Speaker S1: Widening participation and sharing excellence: the role of MSCA
Damiana Otoiu, PhD. (Université Libre de Bruxelles), is an anthropologist of law and politics whose research is focused on how property rights are (re)defined and disputed in postcolonial contexts, and on the “social and political lives” of museum objects and of collections of physical anthropology. She undertakes research in France, Belgium, South Africa and the Democratic Republic of Congo by looking at museums’ policies and norms in general, and at the current debates concerning the restitution of African collections in particular.
Damiana is a lecturer in Political Anthropology in the Department of Political Science of the University of Bucharest, a Spiru Haret Fellow at the Institute for Advanced Study “New Europe College” in Bucharest, and a Coordinator of the research group “Heritage -making process” of the Centre Régional Francophone de Recherches Avancées en Sciences Sociales (CEREFREA Villa Noël), University of Bucharest.
She lectured at various universities, such as Ecole Normale Supérieure in Paris, Ecole des Hautes Etudes en Sciences Sociales in Paris and Marseille, Boston University, University of the Western Cape in Cape Town.

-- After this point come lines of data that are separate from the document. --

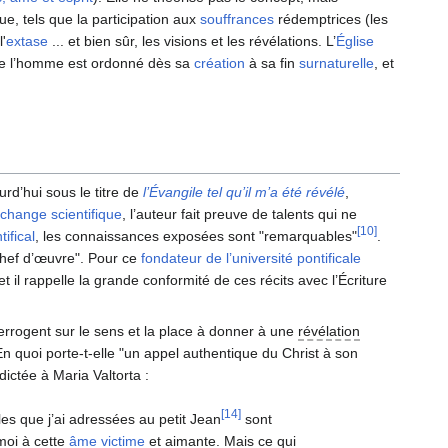
e, tels que la participation aux
souffrances
rédemptrices (les
l'
extase
... et bien sûr, les visions et les révélations. L’
Église
 que l’homme est ordonné dès sa
création
à sa fin
surnaturelle
, et
rd’hui sous le titre de
l’Évangile tel qu’il m’a été révélé
,
échange scientifique
, l’auteur fait preuve de talents qui ne
[10]
tifical
, les connaissances exposées sont "remarquables"
.
chef d’œuvre". Pour ce
fondateur de l’université pontificale
et il rappelle la grande conformité de ces récits avec l’Écriture
terrogent sur le sens et la place à donner à une
révélation
En quoi porte-t-elle "un appel authentique du Christ à son
ictée à Maria Valtorta :
[14]
les que j’ai adressées au petit Jean
sont
oi à cette
âme victime
et aimante. Mais ce qui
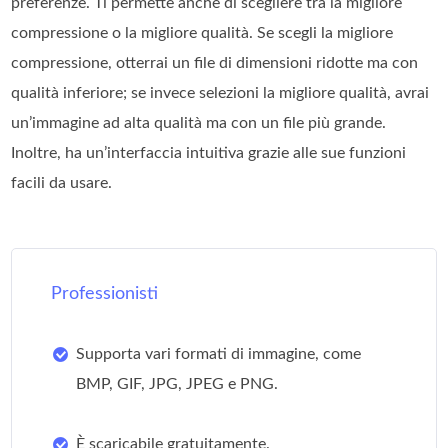
preferenze. Ti permette anche di scegliere tra la migliore
compressione o la migliore qualità. Se scegli la migliore
compressione, otterrai un file di dimensioni ridotte ma con
qualità inferiore; se invece selezioni la migliore qualità, avrai
un’immagine ad alta qualità ma con un file più grande.
Inoltre, ha un’interfaccia intuitiva grazie alle sue funzioni
facili da usare.
Professionisti
Supporta vari formati di immagine, come
BMP, GIF, JPG, JPEG e PNG.
È scaricabile gratuitamente.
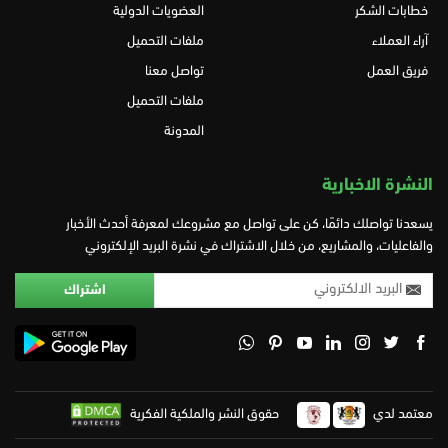
خطابات الشكر
العضويات الدولية
آراء العملاء
ملفات التحميل
فريق العمل
تواصل معنا
ملفات التحميل
المدونة
النشرة الاخبارية
يسعدنا تواصلك دائمًا، كن على تواصل مع مشروعك لمعرفة أحدث الأخبار
والفاعليات، والمشاريع، من خلال الاشتراك في نشرة البريد الإلكتروني
معتمد لدي
حقوق النشر والملكية الفكرية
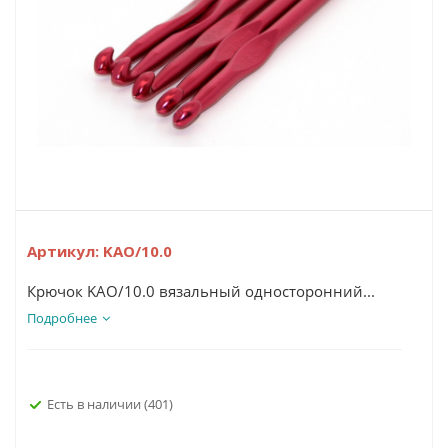
Артикул:
KAO/10.0
Крючок KAO/10.0 вязальный односторонний...
Подробнее
Есть в наличии
(401)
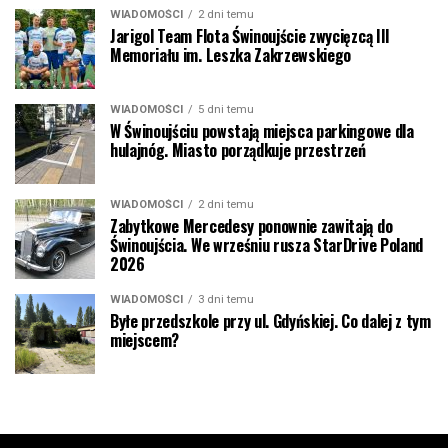
WIADOMOŚCI
2 dni temu
Jarigol Team Flota Świnoujście zwycięzcą III
Memoriału im. Leszka Zakrzewskiego
WIADOMOŚCI
5 dni temu
W Świnoujściu powstają miejsca parkingowe dla
hulajnóg. Miasto porządkuje przestrzeń
WIADOMOŚCI
2 dni temu
Zabytkowe Mercedesy ponownie zawitają do
Świnoujścia. We wrześniu rusza StarDrive Poland
2026
WIADOMOŚCI
3 dni temu
Byłe przedszkole przy ul. Gdyńskiej. Co dalej z tym
miejscem?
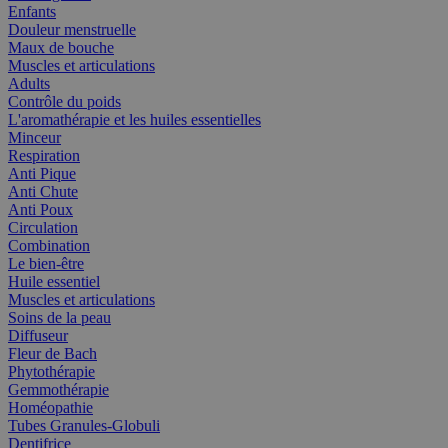
Enfants
Douleur menstruelle
Maux de bouche
Muscles et articulations
Adults
Contrôle du poids
L'aromathérapie et les huiles essentielles
Minceur
Respiration
Anti Pique
Anti Chute
Anti Poux
Circulation
Combination
Le bien-être
Huile essentiel
Muscles et articulations
Soins de la peau
Diffuseur
Fleur de Bach
Phytothérapie
Gemmothérapie
Homéopathie
Tubes Granules-Globuli
Dentifrice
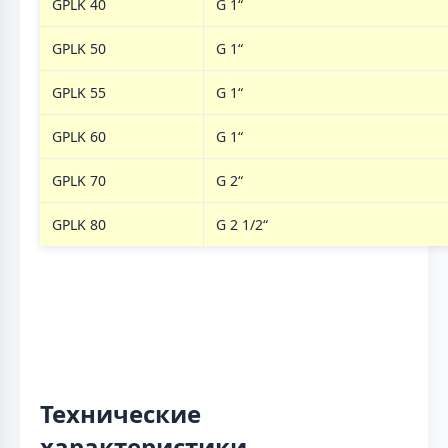
GPLK 40
G 1“
GPLK 50
G 1“
GPLK 55
G 1“
GPLK 60
G 1“
GPLK 70
G 2“
GPLK 80
G 2 1/2“
Технические
характеристики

She coordinated several research projects, for instance “Museums and Controversial Collections. Politics and Policies of Heritage-Making in Post-colonial and Post-socialist Contexts”, funded by the Romanian National Authority for Scientific Research (2015-2017, host institution – New Europe College). She is the recipient of several academic awards, including a (Marie Curie) Research Fellowship at the Max Planck Institute for Social Anthropology, Halle/ Saale, Project Group “Legal Pluralism”, and an Fernand Braudel International Fellowship for Experienced Researchers at the Fondation Maison des sciences de l’homme in Paris (programme supported by the European Commision, Action Marie Curie – COFUND – 7th PCRD).